LA TRIBUNE DIMANCHE - Bercy a identifié 5,6 milliards d'euros de trésorerie dans les caisses des universités, préconisant d'en prélever une part pour réduire le déficit. Que répondez-vous ?
GUILLAUME GELLÉ - Au moment où un nouveau gouvernement s'installe, je rappelle avec force le rôle majeur joué par l'université dans la formation de la jeunesse, la réponse aux besoins des entreprises, la croissance durable, la réindustrialisation, la souveraineté et le rayonnement de la France. Le niveau du déficit public oblige certes l'exécutif à la prudence. Mais il ne faut pas se tromper de diagnostic. La proposition de l'Inspection générale des finances [IGF] consiste à réduire les financements des opérateurs de l'État au motif de leurs excédents de trésorerie. Cela ne peut s'appliquer aux universités, sauf à les contraindre à des gels massifs d'emplois ou à l'arrêt de projets scientifiques, lorsque cet argent est fléché. Cette trésorerie n'est pas de l'argent qui dort !

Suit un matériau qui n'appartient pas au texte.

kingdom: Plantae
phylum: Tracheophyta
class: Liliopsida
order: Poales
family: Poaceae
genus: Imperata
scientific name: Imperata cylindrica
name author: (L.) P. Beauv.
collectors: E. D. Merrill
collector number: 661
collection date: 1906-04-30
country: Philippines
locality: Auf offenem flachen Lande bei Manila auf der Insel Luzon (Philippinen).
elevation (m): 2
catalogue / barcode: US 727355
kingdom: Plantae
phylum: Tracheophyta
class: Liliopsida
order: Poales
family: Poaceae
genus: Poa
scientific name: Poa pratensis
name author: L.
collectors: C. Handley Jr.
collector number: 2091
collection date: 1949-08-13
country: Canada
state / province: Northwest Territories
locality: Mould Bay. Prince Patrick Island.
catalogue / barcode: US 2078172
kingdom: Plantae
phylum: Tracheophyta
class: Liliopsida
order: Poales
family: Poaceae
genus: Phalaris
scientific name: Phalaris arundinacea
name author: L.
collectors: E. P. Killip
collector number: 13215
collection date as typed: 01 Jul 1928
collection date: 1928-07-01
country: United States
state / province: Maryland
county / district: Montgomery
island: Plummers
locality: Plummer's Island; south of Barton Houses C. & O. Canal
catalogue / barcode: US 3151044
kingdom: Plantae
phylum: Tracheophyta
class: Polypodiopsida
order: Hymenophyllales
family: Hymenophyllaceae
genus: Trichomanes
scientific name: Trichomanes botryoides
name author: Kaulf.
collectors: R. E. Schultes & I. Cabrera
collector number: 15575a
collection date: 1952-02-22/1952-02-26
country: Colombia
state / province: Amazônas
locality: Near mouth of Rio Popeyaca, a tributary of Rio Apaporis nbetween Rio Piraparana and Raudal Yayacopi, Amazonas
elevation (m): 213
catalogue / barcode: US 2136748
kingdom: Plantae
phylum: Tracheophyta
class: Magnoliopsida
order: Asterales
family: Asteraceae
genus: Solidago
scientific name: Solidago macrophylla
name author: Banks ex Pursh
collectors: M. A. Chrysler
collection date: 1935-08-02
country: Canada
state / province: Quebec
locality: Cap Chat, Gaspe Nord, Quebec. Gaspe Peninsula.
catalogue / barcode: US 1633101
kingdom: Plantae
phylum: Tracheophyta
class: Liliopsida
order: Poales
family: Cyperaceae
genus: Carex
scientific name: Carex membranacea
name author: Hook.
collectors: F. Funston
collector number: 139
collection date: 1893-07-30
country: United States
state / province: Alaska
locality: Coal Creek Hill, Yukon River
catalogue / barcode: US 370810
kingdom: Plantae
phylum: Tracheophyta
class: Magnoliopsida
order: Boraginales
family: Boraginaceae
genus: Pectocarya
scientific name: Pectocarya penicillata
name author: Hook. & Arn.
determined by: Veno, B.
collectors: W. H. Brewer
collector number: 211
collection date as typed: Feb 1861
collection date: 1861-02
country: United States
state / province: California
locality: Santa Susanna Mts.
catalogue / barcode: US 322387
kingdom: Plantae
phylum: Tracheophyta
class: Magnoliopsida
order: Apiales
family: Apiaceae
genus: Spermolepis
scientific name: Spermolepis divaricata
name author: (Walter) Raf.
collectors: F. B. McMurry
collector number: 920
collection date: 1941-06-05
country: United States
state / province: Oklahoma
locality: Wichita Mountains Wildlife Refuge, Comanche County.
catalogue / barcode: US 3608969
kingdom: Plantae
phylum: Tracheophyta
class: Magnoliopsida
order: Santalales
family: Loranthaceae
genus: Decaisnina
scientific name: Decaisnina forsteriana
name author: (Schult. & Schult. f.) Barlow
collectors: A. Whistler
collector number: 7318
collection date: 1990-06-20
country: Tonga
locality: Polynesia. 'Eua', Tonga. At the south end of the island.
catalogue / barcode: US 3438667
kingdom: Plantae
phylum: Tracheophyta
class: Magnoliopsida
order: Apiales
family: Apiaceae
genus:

Une grande partie est gagée par les projets liés à France 2030 ou à l'Europe, et l'IGF reconnaît elle-même qu'elle n'est pas en mesure d'estimer cette part. Les universités, ne pouvant emprunter, sont contraintes d'épargner pour investir. Cette trésorerie n'obéit pas non plus à un principe de vases communicants d'un établissement à l'autre. Une politique d'austérité casserait la dynamique positive dans laquelle nous sommes, reconnue au niveau international. La recherche et la formation doivent constituer un investissement prioritaire pour l'État.